Je le disais à cette tribune en juillet 2018, à propos du projet de loi renforçant la lutte contre les violences sexuelles et sexistes, la « grande cause du quinquennat » débouche parfois sur de bien petites lois. Je crains que cela ne soit encore le cas aujourd’hui, alors qu’un tel sujet mérite, au contraire, un vaste projet de loi, impliquant les services de police et de gendarmerie, les services sociaux, les collectivités locales, la formation des agents et l’organisation judiciaire, en particulier la répartition des compétences entre le juge aux affaires familiales, le juge des enfants et le juge des libertés et de la détention.

Enfin, un projet de loi à la hauteur des ambitions affichées par le Président de la République lui-même exigerait que des moyens financiers massifs soient déployés afin d’améliorer la prise en charge des victimes, le soutien aux associations, l’hébergement d’urgence des victimes, la formation des personnels… Nous nous tournons souvent vers l’Espagne, modèle de lutte efficace contre les violences conjugales : nous connaissons le budget colossal que ce pays a alloué à cette lutte. Nous sommes loin, ici, de ces exigences, et l’on peut craindre que, une fois encore, des effets d’annonce ne masquent de maigres avancées.

Vous le savez, nous adhérons aux objectifs de ce texte, mais nous savons qu’il ne va pas assez loin et que l’ensemble du sujet n’est pas traité. Les résultats risquent donc d’être, une nouvelle fois, en deçà des enjeux. En effet, il s’agit avant tout de protéger les victimes et de renforcer les moyens mis à cette fin à disposition des associations, des collectivités, de la police et de la justice.

Telle est l’intention de l’auteur du texte, pour ce qui concerne le raccourcissement à six jours du délai de délivrance de l’ordonnance de protection, mais ce nouveau délai pourra-t-il être tenu sans moyens supplémentaires ?

C’est également l’intention qui sous-tend l’extension du recours tant au téléphone grave danger qu’au bracelet anti-rapprochement et l’ouverture de la possibilité d’ordonner le port de celui-ci en phase pré-sentencielle, bien qu’il s’agisse d’une mesure attentatoire aux libertés et que le texte fasse reposer cette décision sur le juge aux affaires familiales.

C’est aussi le sens des mesures d’aide au logement, qui tendent à préserver de la précarité les victimes et, bien souvent, leurs enfants.

Le groupe socialiste et républicain aborde l’examen de cette proposition de loi dans un esprit constructif.

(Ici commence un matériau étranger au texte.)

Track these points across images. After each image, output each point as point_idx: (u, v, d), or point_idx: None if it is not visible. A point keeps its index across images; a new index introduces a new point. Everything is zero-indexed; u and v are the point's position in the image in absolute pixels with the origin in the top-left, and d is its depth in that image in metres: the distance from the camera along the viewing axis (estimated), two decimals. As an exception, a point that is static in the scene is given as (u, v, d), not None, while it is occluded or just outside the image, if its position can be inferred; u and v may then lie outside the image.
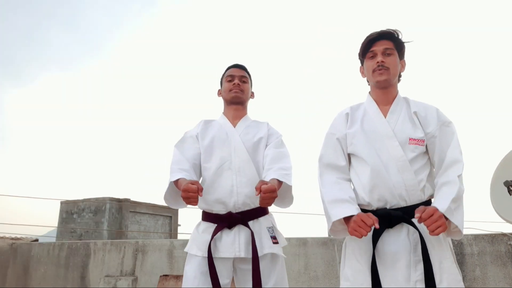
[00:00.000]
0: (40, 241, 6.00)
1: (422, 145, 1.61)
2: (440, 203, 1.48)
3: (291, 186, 1.87)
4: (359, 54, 1.78)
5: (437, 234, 1.42)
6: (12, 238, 6.12)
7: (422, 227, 1.52)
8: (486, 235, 2.96)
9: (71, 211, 13.70)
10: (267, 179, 1.78)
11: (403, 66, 1.76)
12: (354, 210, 1.53)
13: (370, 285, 1.49)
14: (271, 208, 2.04)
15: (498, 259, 2.86)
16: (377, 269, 1.49)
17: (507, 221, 2.79)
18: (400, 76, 1.77)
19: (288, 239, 3.78)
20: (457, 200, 1.51)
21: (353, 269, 1.59)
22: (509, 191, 2.80)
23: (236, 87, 2.06)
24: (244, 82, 2.09)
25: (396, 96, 1.72)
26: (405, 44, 1.74)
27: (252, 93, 2.18)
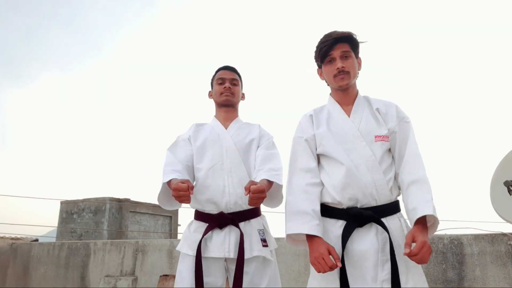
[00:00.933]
0: (40, 241, 6.00)
1: (387, 141, 1.63)
2: (423, 208, 1.49)
3: (281, 186, 1.88)
4: (316, 58, 1.77)
5: (425, 262, 1.44)
6: (12, 238, 6.13)
7: (390, 227, 1.54)
8: (486, 235, 2.96)
9: (71, 211, 13.71)
10: (257, 179, 1.80)
11: (359, 65, 1.77)
12: (311, 229, 1.53)
13: (338, 285, 1.48)
14: (265, 210, 2.05)
15: (498, 259, 2.86)
16: (345, 268, 1.49)
17: (507, 221, 2.79)
18: (357, 74, 1.78)
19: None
20: (432, 194, 1.54)
21: None
22: (509, 191, 2.80)
23: (227, 90, 2.08)
24: (234, 84, 2.11)
25: (356, 96, 1.74)
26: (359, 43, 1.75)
27: (243, 94, 2.20)
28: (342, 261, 1.49)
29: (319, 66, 1.79)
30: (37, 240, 6.15)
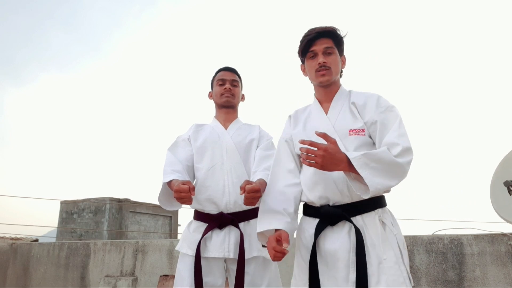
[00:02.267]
0: (40, 241, 5.99)
1: (362, 134, 1.57)
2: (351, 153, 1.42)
3: None
4: (299, 53, 1.74)
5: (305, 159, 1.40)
6: (12, 238, 6.12)
7: (366, 224, 1.48)
8: (486, 235, 2.96)
9: (71, 211, 13.70)
10: (254, 179, 1.81)
11: (343, 62, 1.74)
12: (278, 224, 1.51)
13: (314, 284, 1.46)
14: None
15: (498, 259, 2.86)
16: (318, 268, 1.47)
17: (507, 221, 2.79)
18: (341, 72, 1.74)
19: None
20: (375, 158, 1.40)
21: (299, 267, 1.59)
22: (509, 191, 2.80)
23: (227, 92, 2.09)
24: (235, 86, 2.11)
25: (337, 92, 1.69)
26: (344, 40, 1.70)
27: (243, 95, 2.21)
28: (312, 260, 1.48)
29: (302, 62, 1.75)
30: (37, 240, 6.15)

Il proposera toutefois des amendements pour en améliorer certains aspects, notamment en ce qui concerne l’ordonnance de protection, le bracelet anti-rapprochement et la situation des enfants, qui mérite d’être mieux appréhendée.

Pour autant, nous sommes lucides ; mettre fin au funèbre décompte des mortes par centaines sous les coups de leur conjoint exige de courageuses décisions budgétaires. Or, jusqu’à présent, le Gouvernement nous a davantage gratifiés de paroles que de décisions budgétaires…

Cela étant, je reste optimiste ; les discussions budgétaires ne sont pas terminées, et nous espérons que le Grenelle des violences conjugales débouchera sur la mobilisation de moyens propres à donner aux acteurs de terrain la capacité de lutter efficacement contre ce fléau.